Accelerated authorisations: Projects that demonstrate alignment with Best Available Techniques (BAT) under the Industrial Emissions Directive may benefit from fast-track permitting pilots promoted by the CRMA.


5. Access to Europe’s Innovation Ecosystem

World-class RTOs & universities: IMEC, Fraunhofer, CEA-Leti, SINTEF, VTT, KTH, TU Delft and others provide pilot lines, characterisation labs and SSbD screening services.

Digital infrastructures: EuroHPC JU supercomputers enable high-throughput simulations (e.g. solvent extraction thermodynamics, crystal defect modelling).

Open data & testbeds: Access to Materials Cloud, OpenEarthMonitor, and the JRC’s INCITE & EIGL platforms for data validation and policy uptake.


6. Funding Synergies & Leverage

1. Cascade funding & Seal of Excellence: High-quality but unfunded proposals may receive national/regional ERDF/REACT-EU top-ups.

2. Blended finance: European Investment Bank (EIB) thematic window for CRMA projects offers debt/equity to scale-up TRL 8-9 plants.

3. IPCEI on Micro-electronics & Digital Tech II: Grants/loans for first-industrial deployment (>€8 bn budget) can take over after project completion.

4. Innovation Fund: Large-scale decarbonisation projects (e.g. electrified smelters) can combine CO₂-based revenues with Horizon grants.

5. European Raw Materials Fund (planned): Equity co-investment in mines and refineries.


7. Scale and EU-Wide Impact Potential

Economic: Up to €3–5 bn import substitution for Ga, Ge, In, Si, etc.; creation/reshoring of ~12 000 high-skill jobs across mining regions and semiconductor clusters.

Environmental: ≥30 % energy saving, ≥50 % process water reuse and >95 % lower direct waste via in-line valorisation of by-products (Sb, Te, Se).

Social: Demonstrates transparent, ESG-compliant extraction/refining, improving public acceptance of domestic mining.

Strategic: Diversifies raw material supply away from single-supplier risk (e.g. Ga/In from CN), increasing EU open strategic autonomy.


8. Unique EU-Level Advantages over National Schemes

1. Critical mass: Only an EU-wide call can aggregate sufficient ore volumes, pilot lines and end-users to reach TRL 7 demonstrators for multiple elements simultaneously.

2. Diversified risk & IP co-ownership: Sharing CAPEX/technical risk across countries eases corporate boards’ investment decisions and enables joint IP portfolios.

3. Policy voice: Consortium outputs can feed directly into EU secondary legislation (delegated acts under CRMA, Chips Act emergency toolbox).

4. Pan-EU visibility: Horizon branding increases credibility with global off-takers and investors compared to isolated national pilots.


9. Actionable Opportunities for Applicants

Combine extraction & recycling: Propose integrated flowsheets that treat both European ores (e.g. Finnish tellurium-bearing copper concentrates) and post-consumer waste (e.g. photovoltaic panels for Si, Te, In).

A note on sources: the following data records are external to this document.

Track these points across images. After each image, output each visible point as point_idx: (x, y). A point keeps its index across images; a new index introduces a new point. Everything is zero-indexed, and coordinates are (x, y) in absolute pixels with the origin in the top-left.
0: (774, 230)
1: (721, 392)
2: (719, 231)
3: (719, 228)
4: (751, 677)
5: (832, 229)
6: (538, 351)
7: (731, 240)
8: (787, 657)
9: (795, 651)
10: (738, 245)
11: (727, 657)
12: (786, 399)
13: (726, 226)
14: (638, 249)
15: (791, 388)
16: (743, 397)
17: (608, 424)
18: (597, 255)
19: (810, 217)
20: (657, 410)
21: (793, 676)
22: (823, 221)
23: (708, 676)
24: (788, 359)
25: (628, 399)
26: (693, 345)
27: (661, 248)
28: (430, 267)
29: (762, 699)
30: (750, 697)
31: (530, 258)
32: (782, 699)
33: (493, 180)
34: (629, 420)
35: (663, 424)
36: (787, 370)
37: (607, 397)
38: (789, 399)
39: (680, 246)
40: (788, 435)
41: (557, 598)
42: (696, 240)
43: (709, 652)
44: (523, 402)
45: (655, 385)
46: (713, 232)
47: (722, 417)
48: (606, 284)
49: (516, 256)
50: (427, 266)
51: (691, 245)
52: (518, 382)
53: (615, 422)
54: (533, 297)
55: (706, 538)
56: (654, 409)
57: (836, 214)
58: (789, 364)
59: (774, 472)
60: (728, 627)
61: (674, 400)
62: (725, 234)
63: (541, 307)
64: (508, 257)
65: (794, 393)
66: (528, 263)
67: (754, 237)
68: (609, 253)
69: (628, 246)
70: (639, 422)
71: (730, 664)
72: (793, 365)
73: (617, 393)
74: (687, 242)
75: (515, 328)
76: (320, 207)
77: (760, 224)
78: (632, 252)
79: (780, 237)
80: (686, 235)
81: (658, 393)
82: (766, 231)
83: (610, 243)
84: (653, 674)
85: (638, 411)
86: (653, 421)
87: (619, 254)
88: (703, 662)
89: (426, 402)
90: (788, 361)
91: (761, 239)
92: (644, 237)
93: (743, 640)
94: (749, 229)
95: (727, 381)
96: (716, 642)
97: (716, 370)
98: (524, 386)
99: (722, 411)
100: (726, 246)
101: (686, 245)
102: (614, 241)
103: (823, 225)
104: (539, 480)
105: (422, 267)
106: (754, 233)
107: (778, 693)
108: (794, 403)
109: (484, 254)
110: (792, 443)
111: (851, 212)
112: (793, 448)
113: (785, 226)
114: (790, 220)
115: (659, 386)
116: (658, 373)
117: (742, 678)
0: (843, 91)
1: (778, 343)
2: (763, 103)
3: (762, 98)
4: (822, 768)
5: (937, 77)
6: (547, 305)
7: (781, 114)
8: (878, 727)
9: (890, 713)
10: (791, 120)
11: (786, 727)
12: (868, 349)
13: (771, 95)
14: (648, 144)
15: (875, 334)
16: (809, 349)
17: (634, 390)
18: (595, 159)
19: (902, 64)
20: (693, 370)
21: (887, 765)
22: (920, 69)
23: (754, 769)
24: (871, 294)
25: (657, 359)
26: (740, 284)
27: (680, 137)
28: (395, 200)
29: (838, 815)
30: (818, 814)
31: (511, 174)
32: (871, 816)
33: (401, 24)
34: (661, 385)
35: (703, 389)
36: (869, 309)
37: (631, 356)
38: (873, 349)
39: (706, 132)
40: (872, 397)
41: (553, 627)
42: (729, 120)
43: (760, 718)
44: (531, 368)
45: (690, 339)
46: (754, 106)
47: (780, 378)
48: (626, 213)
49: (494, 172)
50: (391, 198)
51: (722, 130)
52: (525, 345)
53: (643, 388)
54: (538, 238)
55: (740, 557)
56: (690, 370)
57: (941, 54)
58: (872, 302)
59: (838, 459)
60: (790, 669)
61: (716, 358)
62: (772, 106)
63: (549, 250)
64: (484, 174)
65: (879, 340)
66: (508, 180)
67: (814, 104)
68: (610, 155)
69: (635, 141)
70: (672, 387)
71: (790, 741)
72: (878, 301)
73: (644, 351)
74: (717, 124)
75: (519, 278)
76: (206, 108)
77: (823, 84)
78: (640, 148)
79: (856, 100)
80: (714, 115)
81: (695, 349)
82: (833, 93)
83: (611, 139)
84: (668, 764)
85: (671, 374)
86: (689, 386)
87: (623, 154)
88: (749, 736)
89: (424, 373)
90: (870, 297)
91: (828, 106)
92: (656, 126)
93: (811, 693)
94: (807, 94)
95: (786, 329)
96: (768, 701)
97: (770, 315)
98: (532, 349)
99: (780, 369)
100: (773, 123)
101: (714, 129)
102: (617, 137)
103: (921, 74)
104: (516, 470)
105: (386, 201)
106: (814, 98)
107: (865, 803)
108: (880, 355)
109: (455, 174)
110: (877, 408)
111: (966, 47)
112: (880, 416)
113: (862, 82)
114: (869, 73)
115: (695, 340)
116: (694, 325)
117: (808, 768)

Leverage renewable energy: Site pilot hydrometallurgical plants next to EU RES hotspots (PT solar, SE hydro) to maximise Green Deal impact scores.

Digital twins & AI: Embed real-time digital twins linked to GAIA-X compliant data spaces to meet Digital Europe synergies.

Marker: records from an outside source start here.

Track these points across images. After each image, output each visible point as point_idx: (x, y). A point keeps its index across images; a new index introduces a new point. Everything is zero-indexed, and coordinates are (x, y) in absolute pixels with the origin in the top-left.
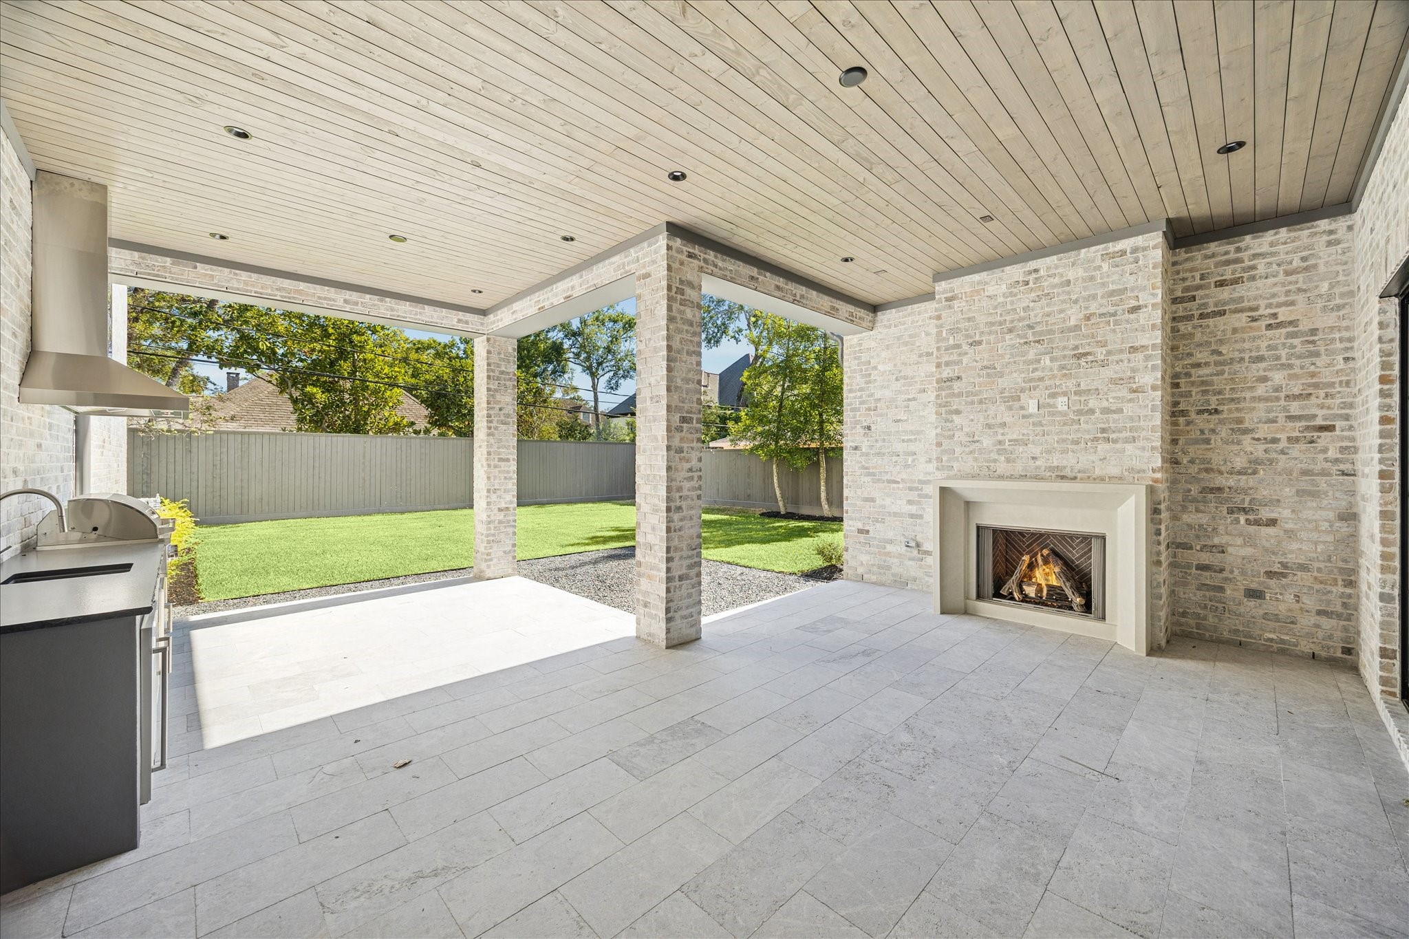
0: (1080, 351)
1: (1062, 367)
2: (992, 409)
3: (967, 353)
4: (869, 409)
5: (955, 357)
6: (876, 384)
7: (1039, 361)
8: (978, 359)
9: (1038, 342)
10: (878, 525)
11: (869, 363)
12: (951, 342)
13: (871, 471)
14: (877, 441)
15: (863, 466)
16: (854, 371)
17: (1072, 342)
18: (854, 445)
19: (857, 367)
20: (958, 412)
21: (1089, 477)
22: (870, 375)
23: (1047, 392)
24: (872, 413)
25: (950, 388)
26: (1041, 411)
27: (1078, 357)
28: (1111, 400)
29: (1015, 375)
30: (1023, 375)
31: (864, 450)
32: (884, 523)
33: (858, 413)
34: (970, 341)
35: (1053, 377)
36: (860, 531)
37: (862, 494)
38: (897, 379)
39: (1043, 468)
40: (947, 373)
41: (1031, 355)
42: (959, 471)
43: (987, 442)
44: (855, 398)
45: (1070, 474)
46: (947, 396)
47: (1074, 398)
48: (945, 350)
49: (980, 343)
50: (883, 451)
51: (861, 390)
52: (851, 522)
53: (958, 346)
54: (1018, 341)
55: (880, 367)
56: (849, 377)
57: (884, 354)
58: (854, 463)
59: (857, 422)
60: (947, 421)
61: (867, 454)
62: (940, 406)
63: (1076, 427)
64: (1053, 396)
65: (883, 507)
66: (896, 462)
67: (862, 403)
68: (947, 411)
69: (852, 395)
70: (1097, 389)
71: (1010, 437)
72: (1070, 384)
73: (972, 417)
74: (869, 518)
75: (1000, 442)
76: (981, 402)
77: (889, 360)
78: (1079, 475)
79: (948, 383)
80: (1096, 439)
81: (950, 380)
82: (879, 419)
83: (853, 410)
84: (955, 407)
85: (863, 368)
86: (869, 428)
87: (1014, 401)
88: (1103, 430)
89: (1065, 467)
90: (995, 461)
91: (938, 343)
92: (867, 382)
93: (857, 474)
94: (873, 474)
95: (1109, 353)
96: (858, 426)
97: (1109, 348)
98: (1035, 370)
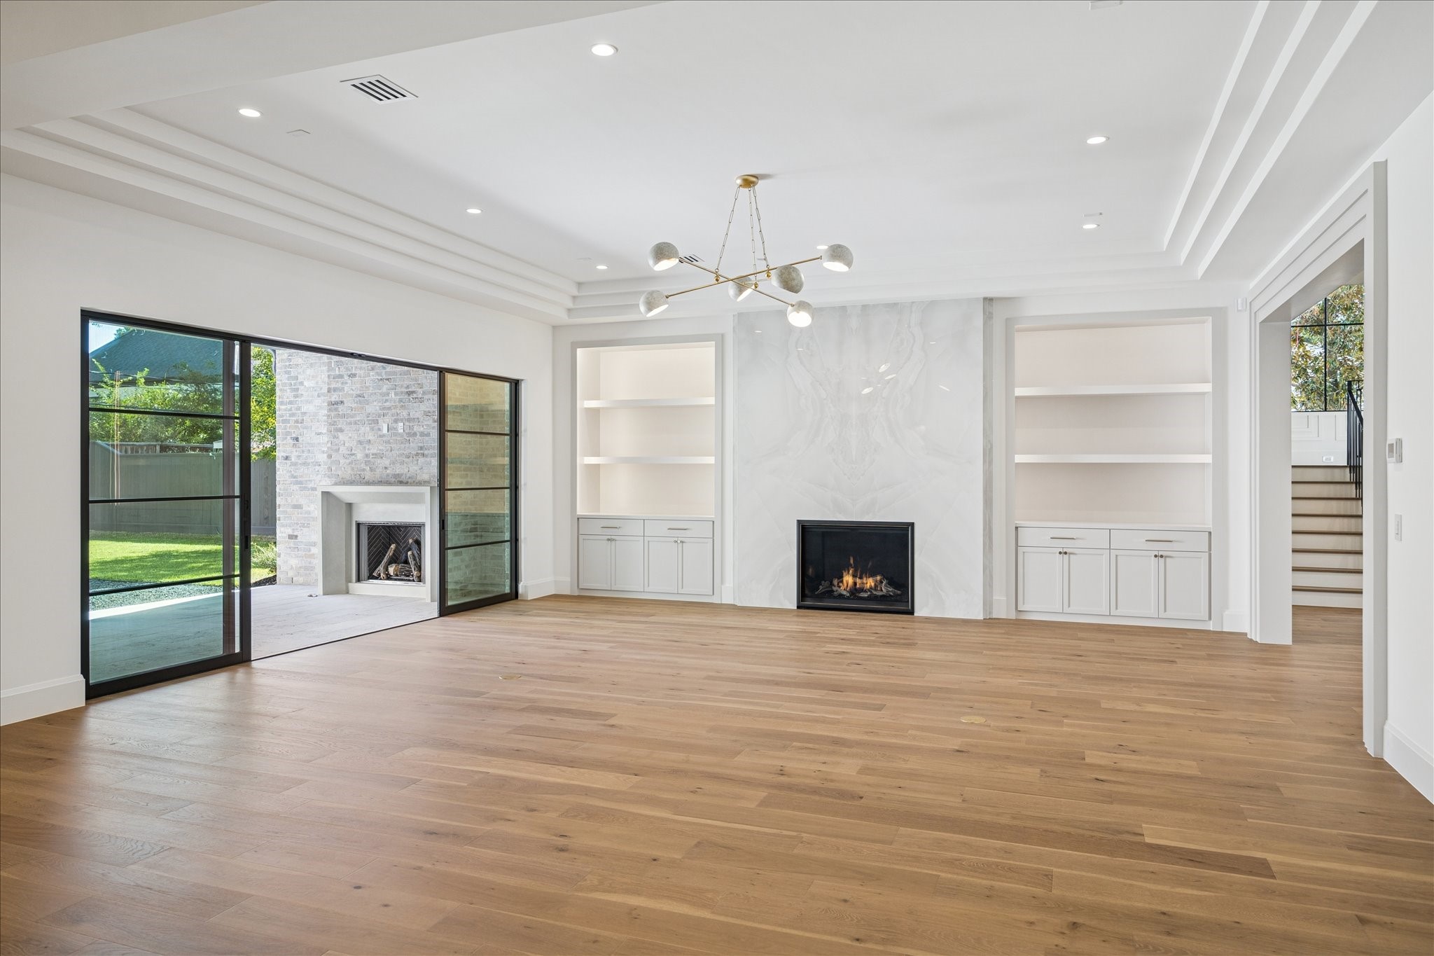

Standardisation WP: Allocate budget to lead a CEN workshop agreement on “Semiconductor-grade critical raw material specifications”.

Public engagement: Partner with science centres/NGOs in at least three Member States to meet the awareness-raising requirement.


---

These advantages demonstrate that operating at EU scale through Horizon-IA not only unlocks higher technological ambition and risk-sharing, but also ensures rapid, harmonised market access, policy relevance and long-term strategic impact across Europe’s entire semiconductor value chain.